*EXCERPT*
--------

Part of my series on never-made occult detective TV shows.

Chamber of Horrors (1966)

What it was supposed to be: House of Wax, a period horror/detective series.
What we got: Chamber of Horrors, the feature film.
Investigator: Anthony Draco (Cesare Danova) and Harold Blount (Wilfrid Hyde White)
Why the axe:  “Too gruesome for TV.”
Source: Shout Factory

Baltimore, late 19th century: wealthy, upper-class Jason Cravette kills his fiancee and marries her corpse. When his crime is discovered, the police capture him with the help of amateur detective and wax museum owner Anthony Draco, who runs House of Wax. Cravette is convicted and condemned; on the way to prison he escapes by chopping off his own handcuffed hand and jumping off the train. He then procures a gruesome collection of hooks and blades to replace his missing hand, and returns to Baltimore to get gory revenge on all who were responsible for his conviction — including Draco.

--------

*DATA EXTRACT*
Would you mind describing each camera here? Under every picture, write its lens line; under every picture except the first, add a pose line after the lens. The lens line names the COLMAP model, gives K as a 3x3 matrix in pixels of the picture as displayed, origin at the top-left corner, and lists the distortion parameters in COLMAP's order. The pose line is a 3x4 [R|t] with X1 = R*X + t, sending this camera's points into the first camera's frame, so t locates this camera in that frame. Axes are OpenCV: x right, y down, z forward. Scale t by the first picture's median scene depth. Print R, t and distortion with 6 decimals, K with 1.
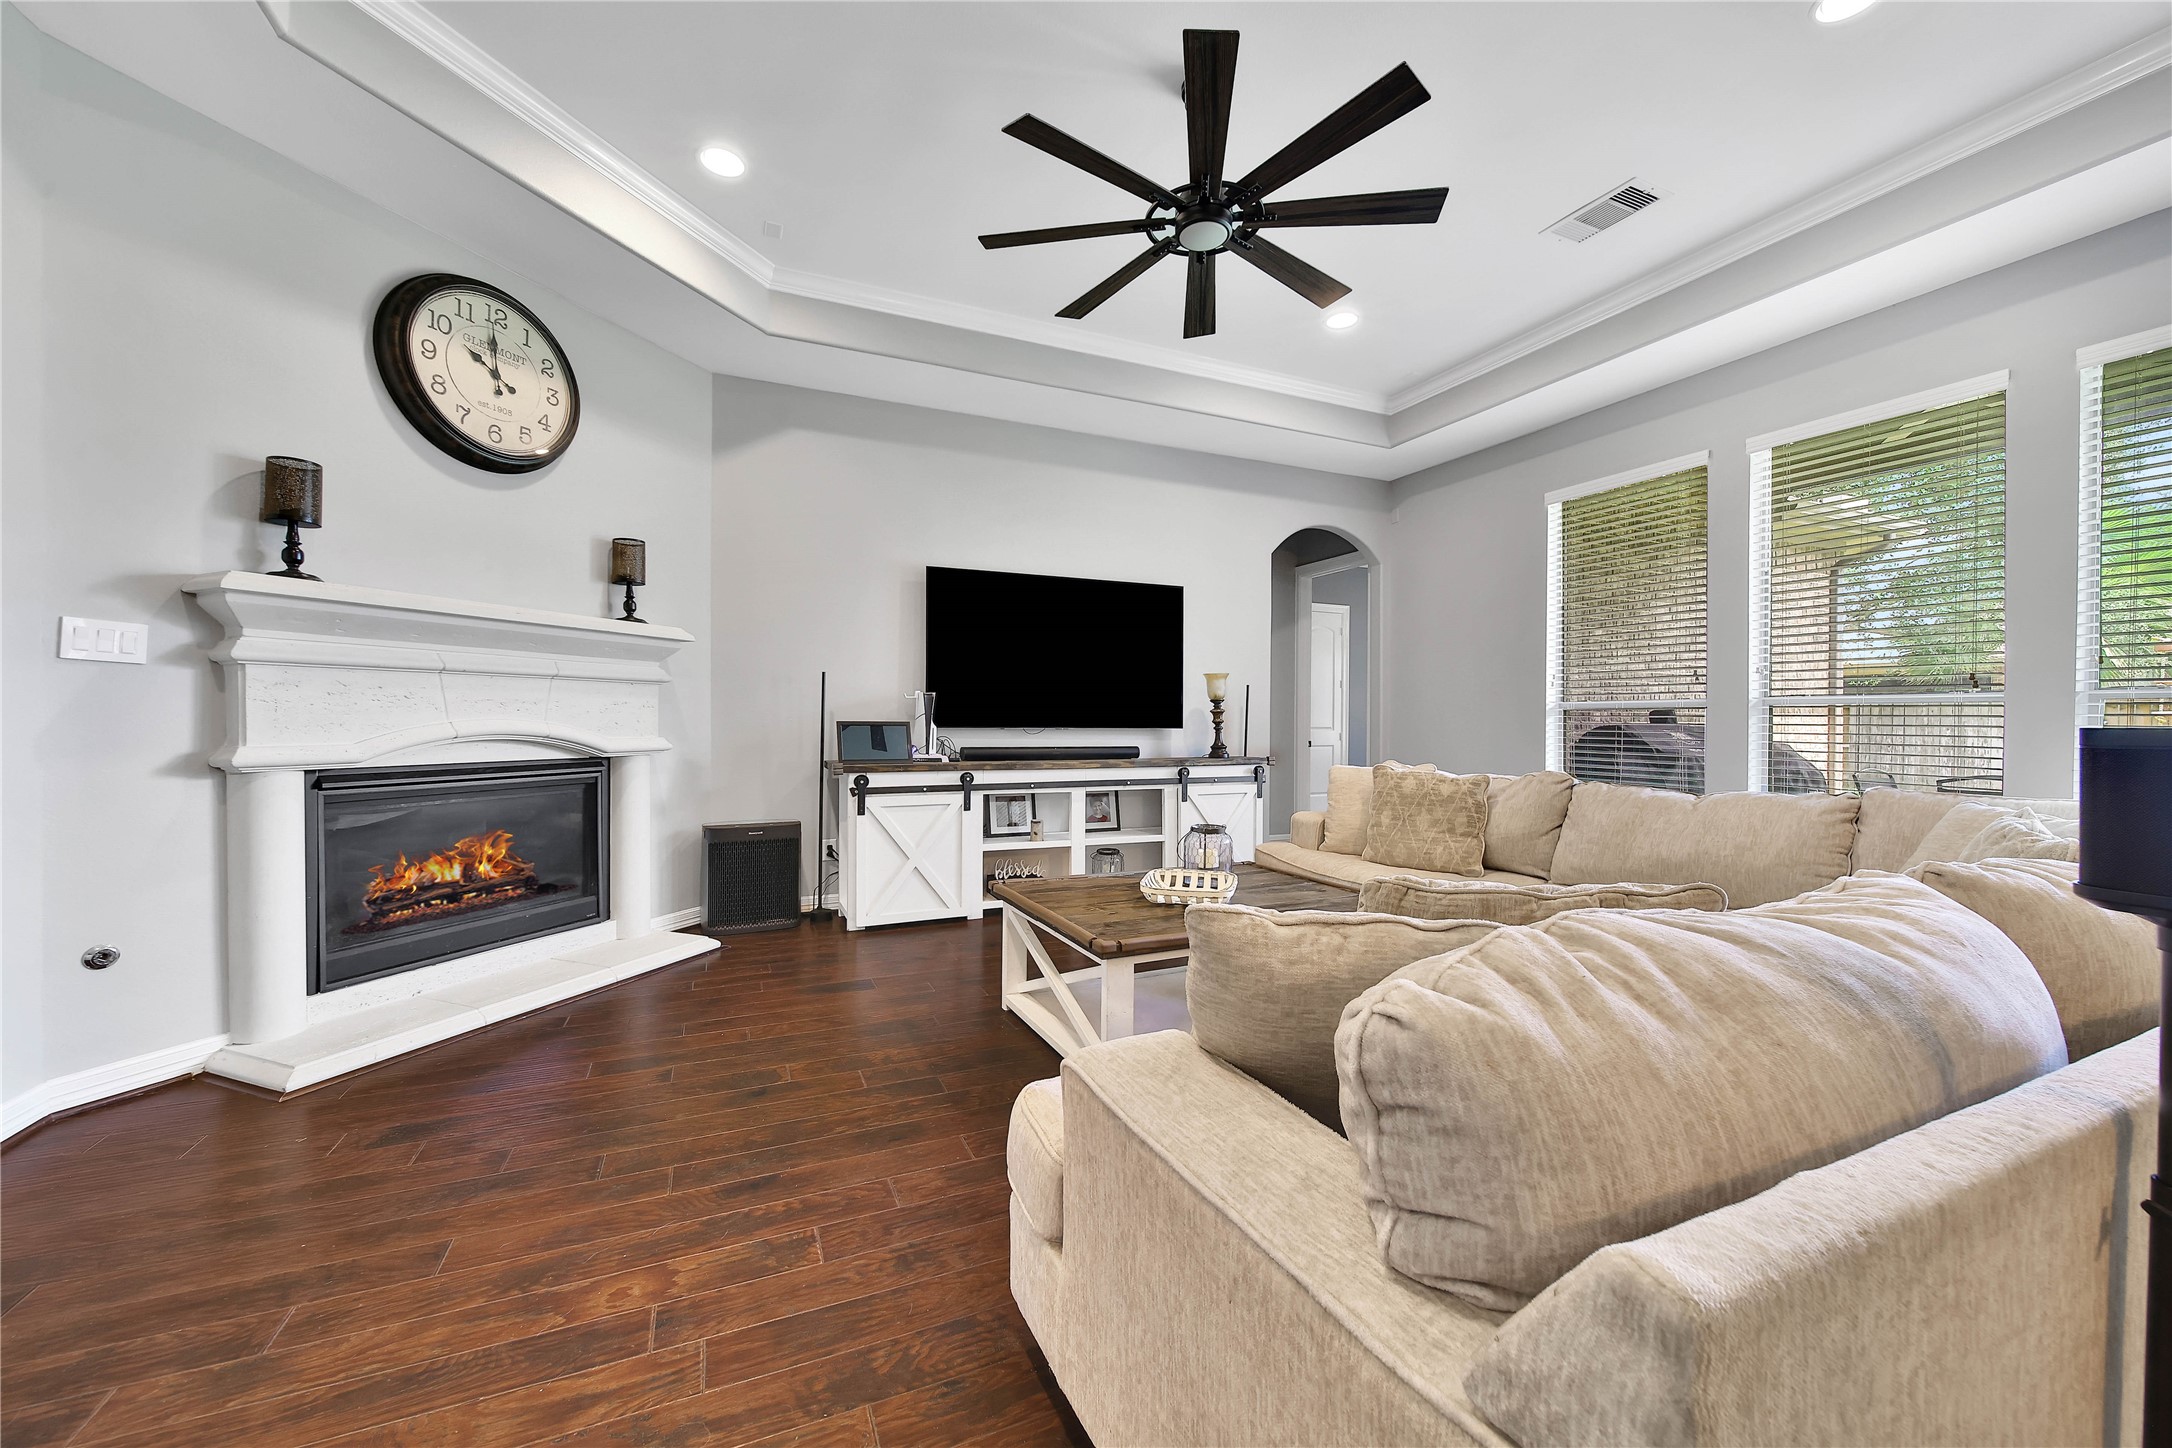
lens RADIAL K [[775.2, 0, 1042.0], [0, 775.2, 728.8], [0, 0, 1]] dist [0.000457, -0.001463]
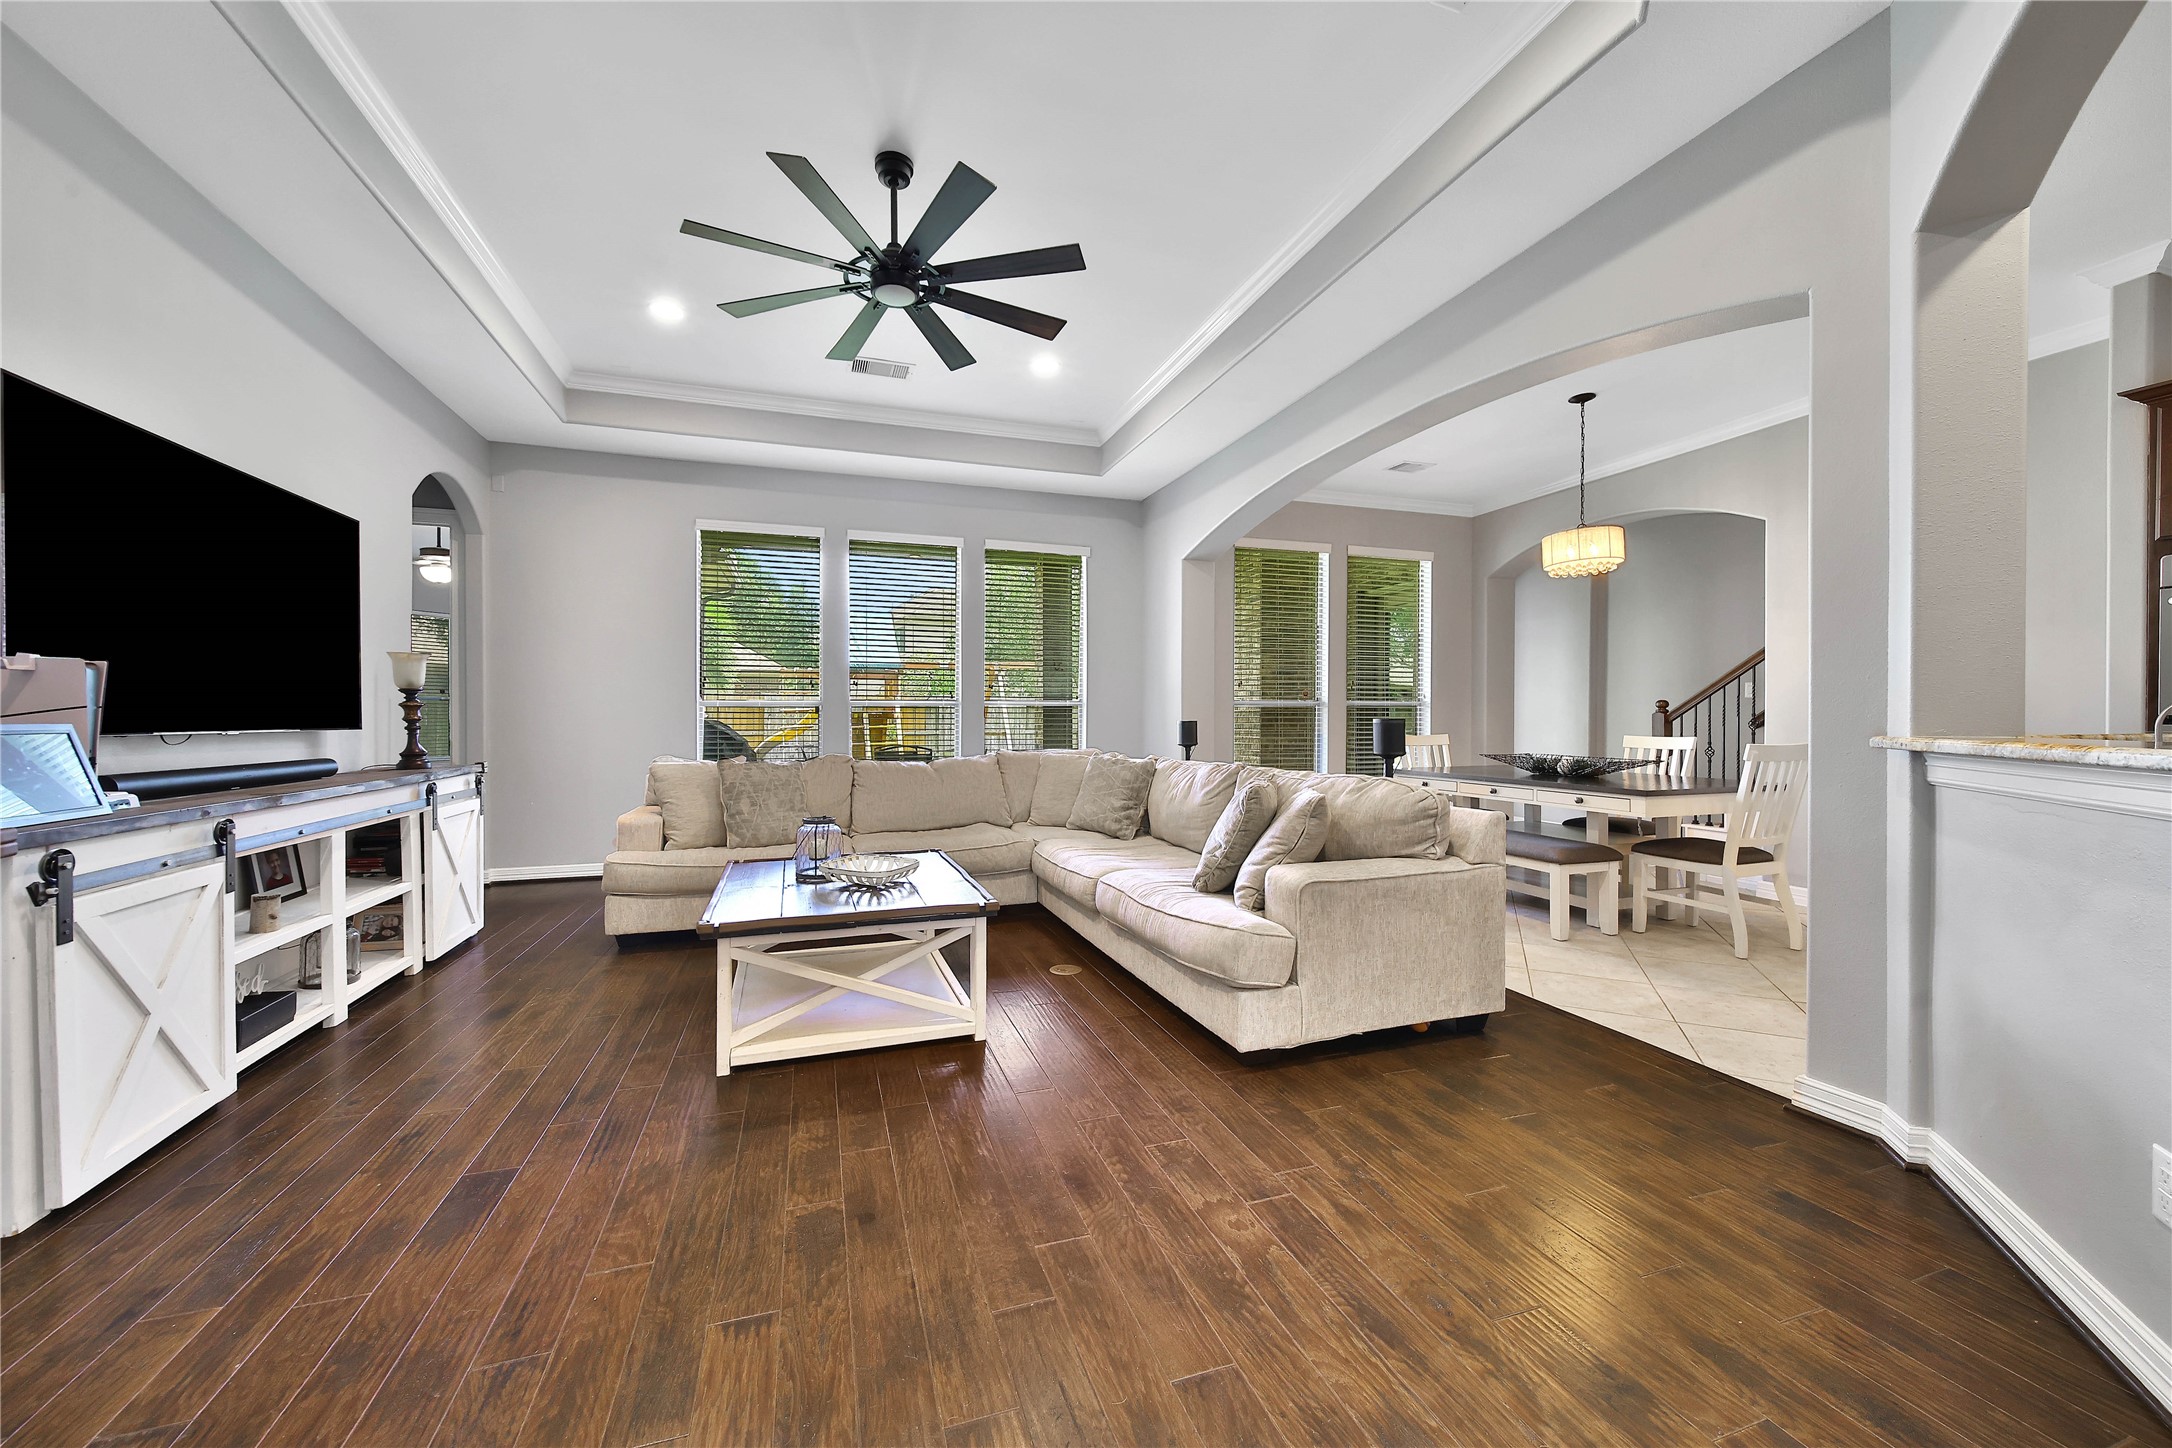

--------

*WHAT TO PRODUCE*
Render this sentence from the Chamber of Horrors write-up into Spanish: "Cravette is convicted and condemned; on the way to prison he escapes by chopping off his own handcuffed hand and jumping off the train."

*TASK OUTPUT*
Cravette es declarado culpable y condenado; de camino a la prisión, escapa cortándose su propia mano esposada y saltando del tren.